U.S. top diplomat in Khartoum Steven Koutsis explained to the Washington Post on Monday the American policy towards the Sudan saying “What we want to ensure is, while we are trying to get the regime to change its ways, that the people of Sudan are not suffering because of that”.

In line with this approach, Enough Project issued a statement on making the next step count saying “the next phase of U.S. policy needs to address the root problem in Sudan: the authoritarian, kleptocratic government that makes tactical short-term adjustments in its policies in response to mild pressures but retains its strategic objectives”.

The advocacy group further pointed to the need for “fundamental reforms in the Sudanese state” but emphasised on the for “effective pressures and incentives” to bring the government to achieve these changes.

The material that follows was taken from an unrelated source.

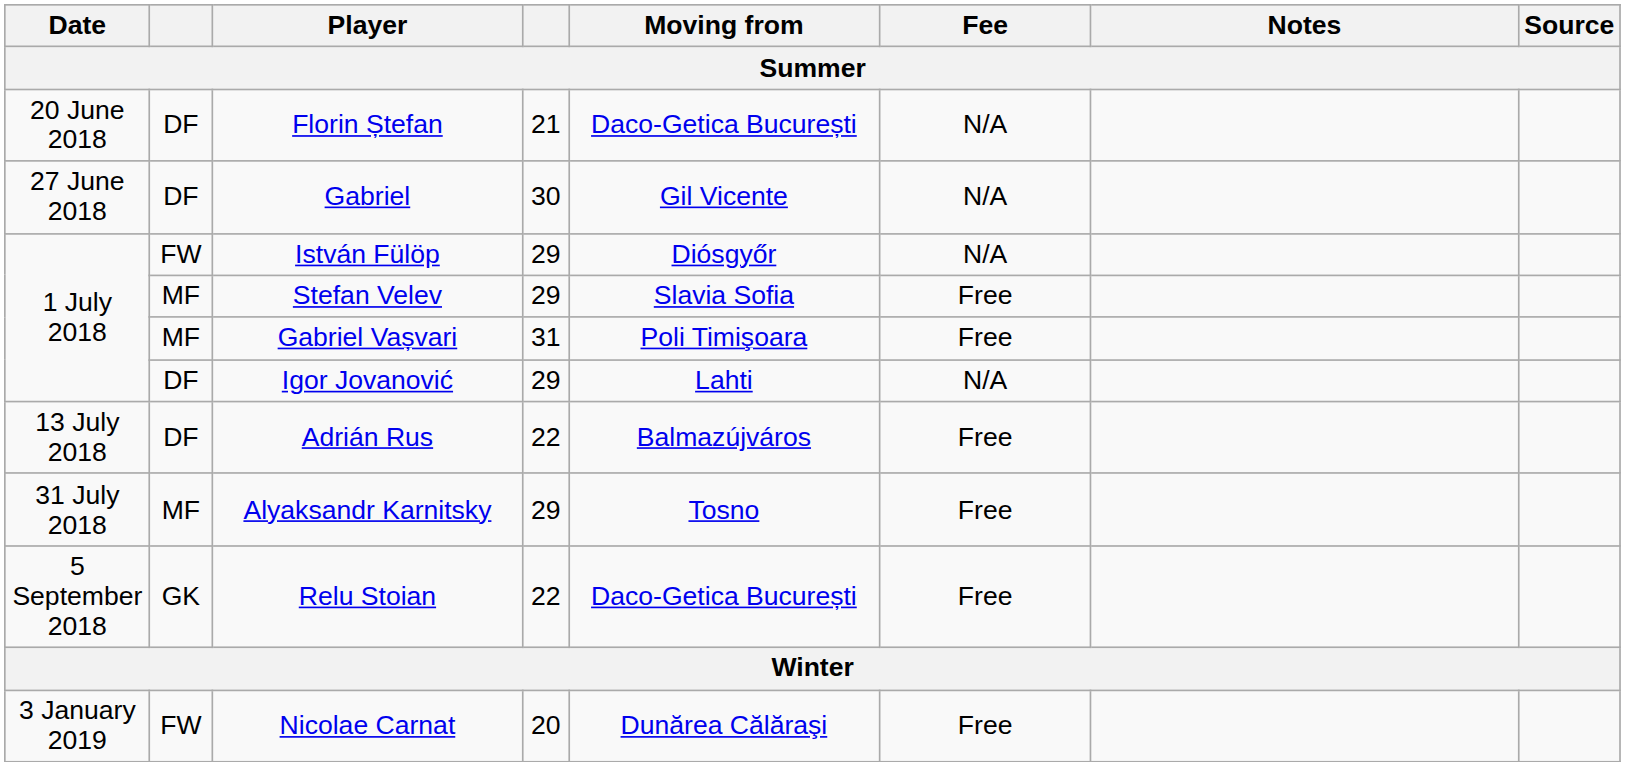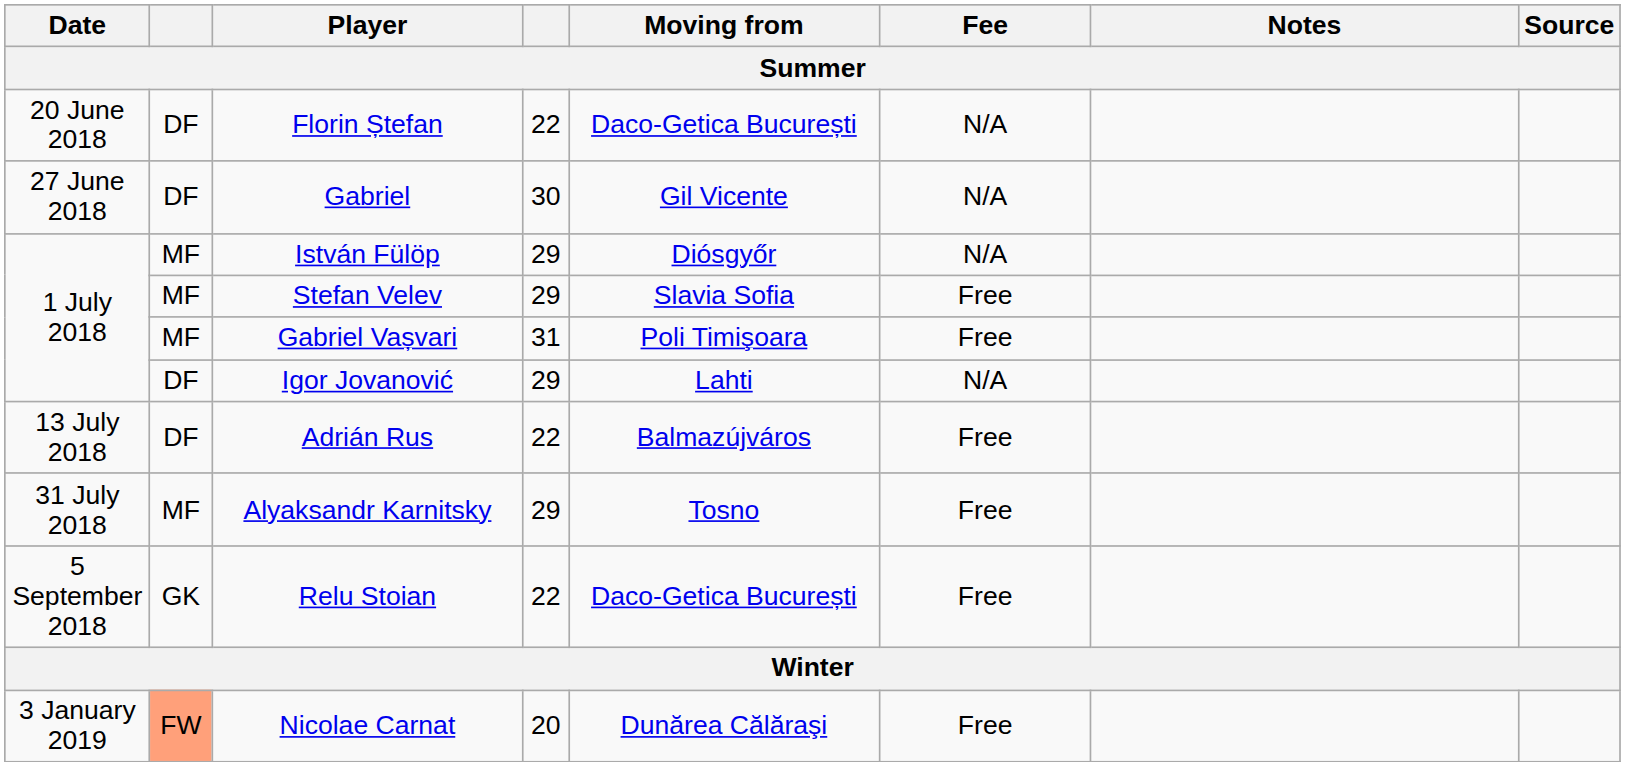Florin Ștefan | column 4: 21 -> 22
István Fülöp | column 2: FW -> MF
Nicolae Carnat | column 2: no background -> lightsalmon background
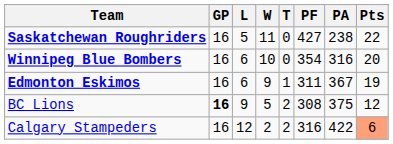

“A comprehensive peace agreement with armed groups, commitment to human rights protections, including for religious minorities, and a more inclusive sharing of power with other Sudanese groups,” are among the required reforms.

More precisely the group enumerated a number of benchmarks saying Washington needs to press Khartoum to achieve including the repeal of legal and constitutional articles on Apostasy, removal of legal immunities for Sudanese military, paramilitaries and security forces.

Enough further calls for “a constitutional convention in Sudan that is led by Sudanese stakeholders and overseen by independent international monitors, followed by adoption of the new constitution”

The Sudanese government held last year a national dialogue process that the opposition groups boycotted because the government failed to ensure freedoms, release political detainees and to include the holdout rebel groups.

Recently the Popular Congress Party criticised the government for not enforcing the recommendations of the dialogue process and also excluding them from the decision making process in this respect.

Enough Project said the U.S. administration during the next phase of engagement should prepare “smart, modernized sanctions that spare the Sudanese public and target those most responsible for grand corruption, atrocities and obstructing peace”

Also, the group said that Sudan’s removal of the State Sponsor of Terrorism and support for Sudanese debt relief, should be on the negotiating table of the normalisation of bilateral relations process and used as garrotes to bring the ruling National Congress Party to achieve peace and democratic reforms in Sudan.

“Shorter term incentives could include the appointment of a full U.S. ambassador and increased trade promotion activities,” it further said.